Luca Pallanti

 

 

 


 

 

su Luca Pallanti

La sua ricerca artistica, nata all’insegna del realismo, lo ha portato ad una serie di sperimentazioni, collegate in maniera più o meno esplicita a movimenti artistici contemporanei, che testimoniano il progressivo superamento dell’interesse per la figura da parte dell’artista, e il suo inevitabile approdo all’informale. L’adesione al minimalismo, cioè a quel movimento artistico che ricerca elementi linguistici e contenuti “minimi”, elementari, segna un ulteriore passaggio: all’attenzione per le composizioni e per i contrasti dei colori si sostituisce quella per le superfici e per i materiali; grazie all’uso degli stucchi, del polietilene, della cellulosa sulla telail quadro cessa di essere tale almeno nel senso tradizionale del termine. La cornice, infatti, non delimita più un campo bidimensionale illusorio: la superficie si increspa e si distende, la materia si addensa e si dissolve creando ora effetti plastici e vibrazione di luce, ora piani uniformi, su cui la luce si diffonde omogenea, per venire riflessa o assorbita. Il quadro assume una profondità non più apparente ma reale, conquista la terza dimensione e si inserisce nello spazio, ciò avviene in maniera ancora più evidente con le installazioni appese o appoggiate per terra, costituite da moduli isolati o da binomi, esse interagiscono con l’ambiente circostante, divenendo elementi di definizione spaziale. La ricerca estetica di Luca Pallanti non appare fine a se stessa, le sue opere possiedono sempre un forte potere evocativo e il nero, il grigio, il bianco e il bleu suscitano risonanze interiori, echi di paesaggi visti o sognati, emozioni vissute o attese.
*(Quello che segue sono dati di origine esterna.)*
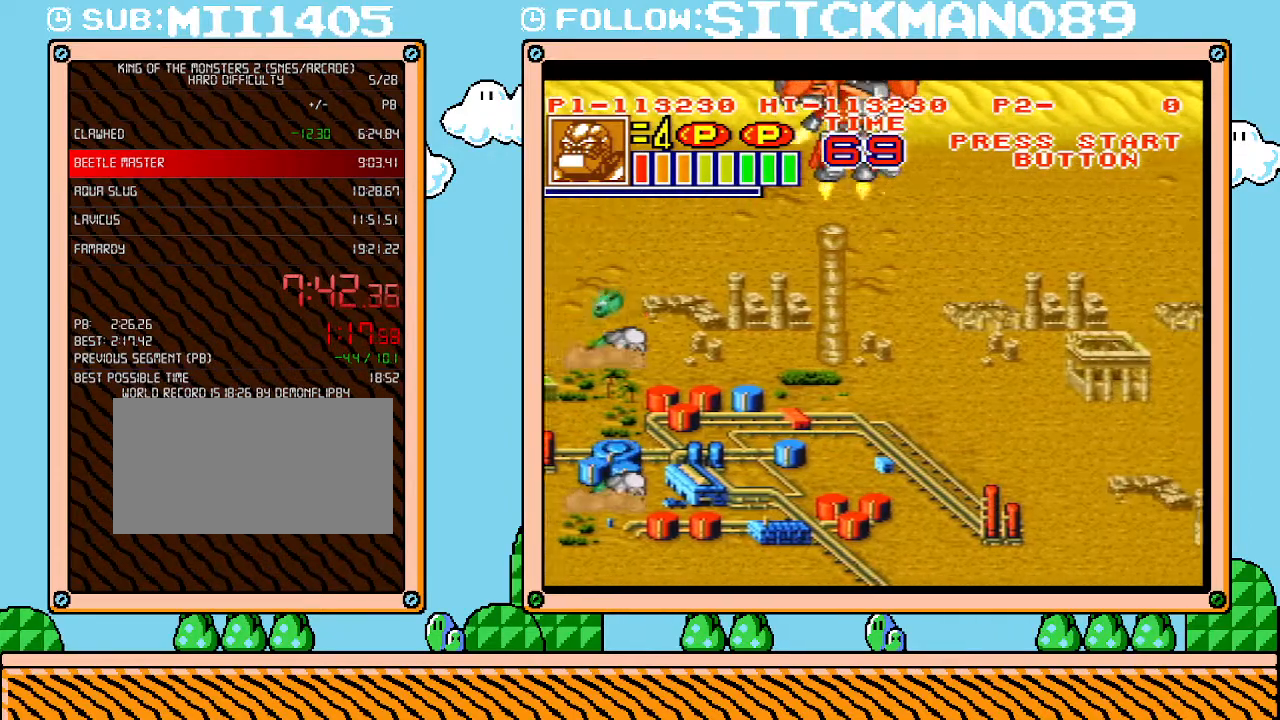
{"buttons": ["DPAD_UP", "DPAD_RIGHT"], "events": []}
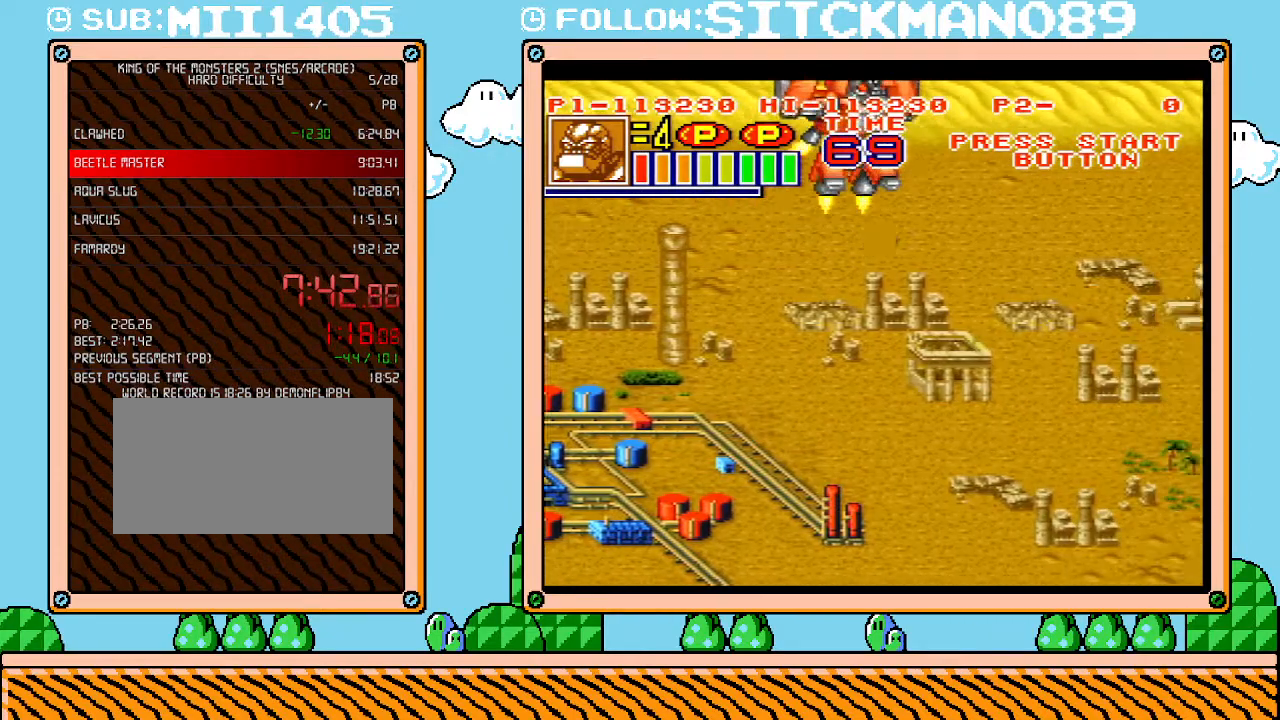
{"buttons": ["DPAD_UP", "DPAD_RIGHT"], "events": []}
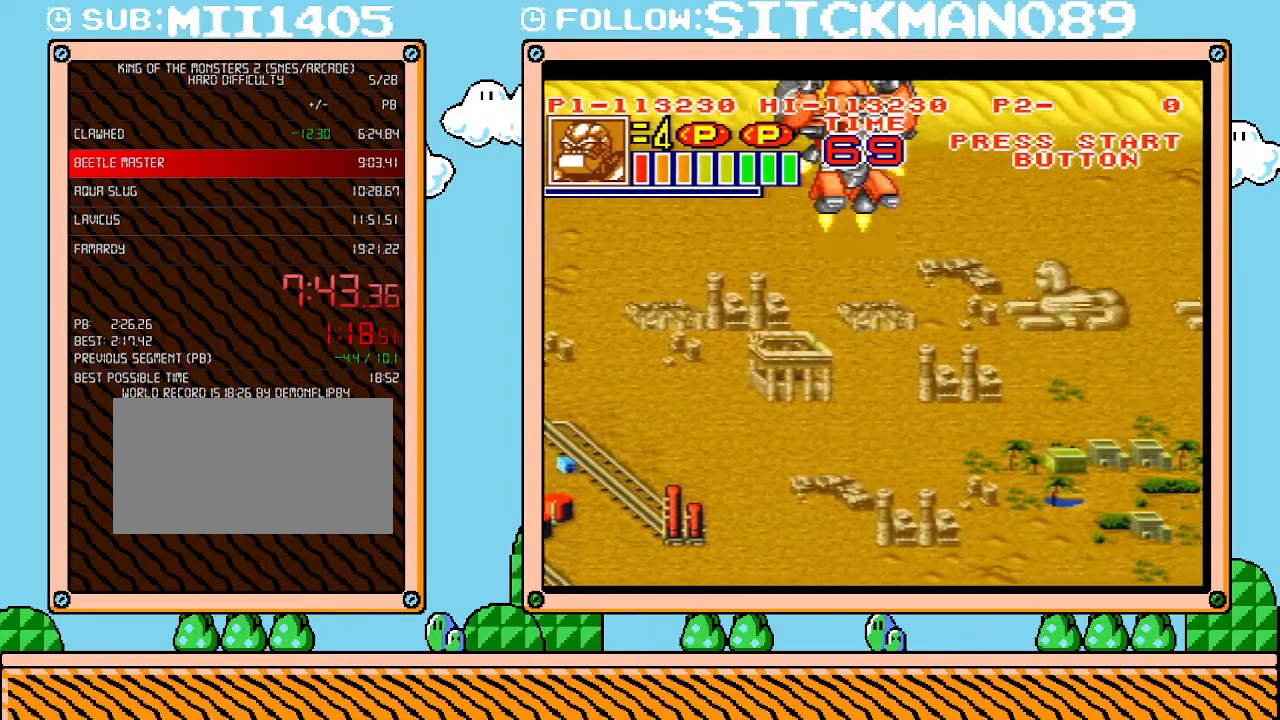
{"buttons": ["DPAD_UP", "DPAD_RIGHT"], "events": []}
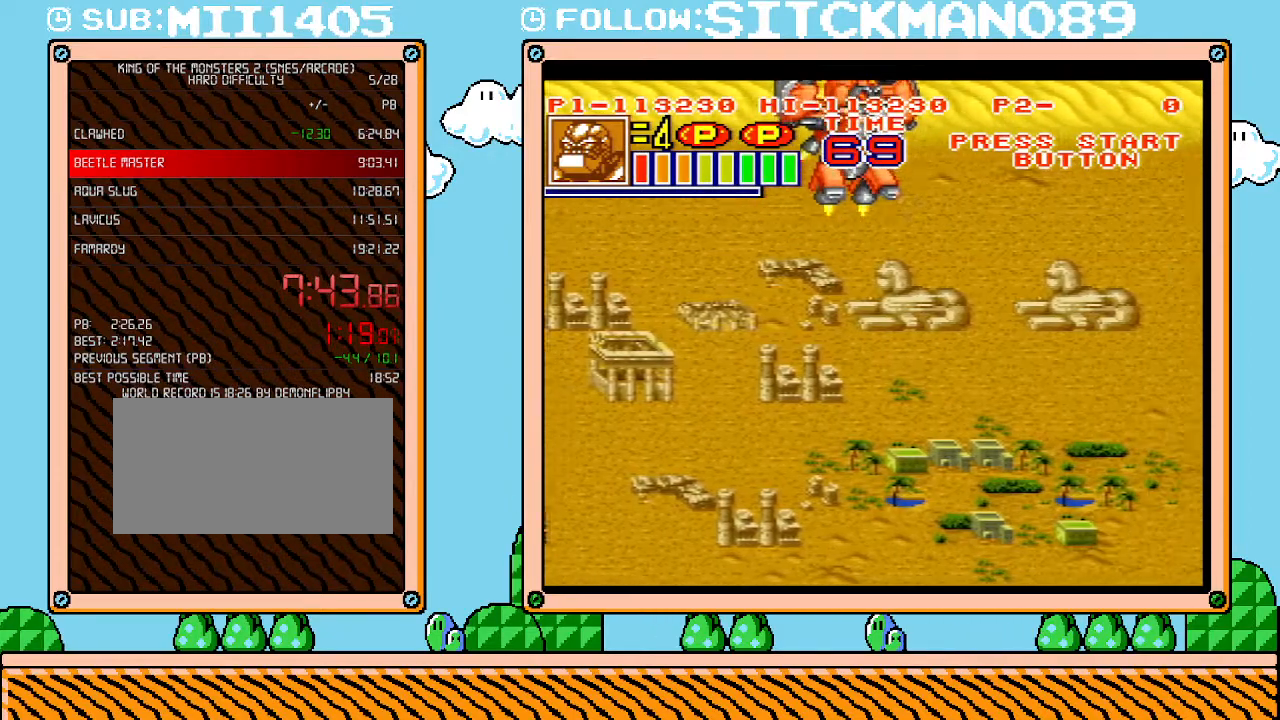
{"buttons": ["DPAD_UP", "DPAD_RIGHT"], "events": []}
BIOGRAFIA: Luca Pallanti è nato trentatre anni fa a Portogruaro (VE), città dove risiede attualmente. Ha conseguito la maturità presso il liceo artistico di Treviso ed è iscritto alla facoltà di conservazione dei beni culturali di Udine. Opera come designer. Le intenzioni minimaliste di Luca Pallanti, si rendono ancora più evidenti nelle sue sculture oggetto. Tali opere definiscono uno spazio concreto, non più una superficie o una dimensione virtuale anzi, facendo riferimento sulla forza dell’essenzialità e della serialità, esse voglio imporsi nello spazio come presenze che generano effetti architettonici. In verità le sculture mistilinee del giovane artista sembrano essere quasi frammenti di modanature che si siano ingigantiti e, ormai fuori dalle dimensioni e dal contesto consueti, abbiamo assunto un proprio significato autonomo: quello di un oggetto che non decora o non riempie uno spazio, ma lo genera e lo rende articolato. Luca Pallanti, dunque, con queste opere recenti si collega a quella tendenza della scultura contemporanea che, continuando la ricerca del minimalismo americano, aspira a creare architettura nell’architettura.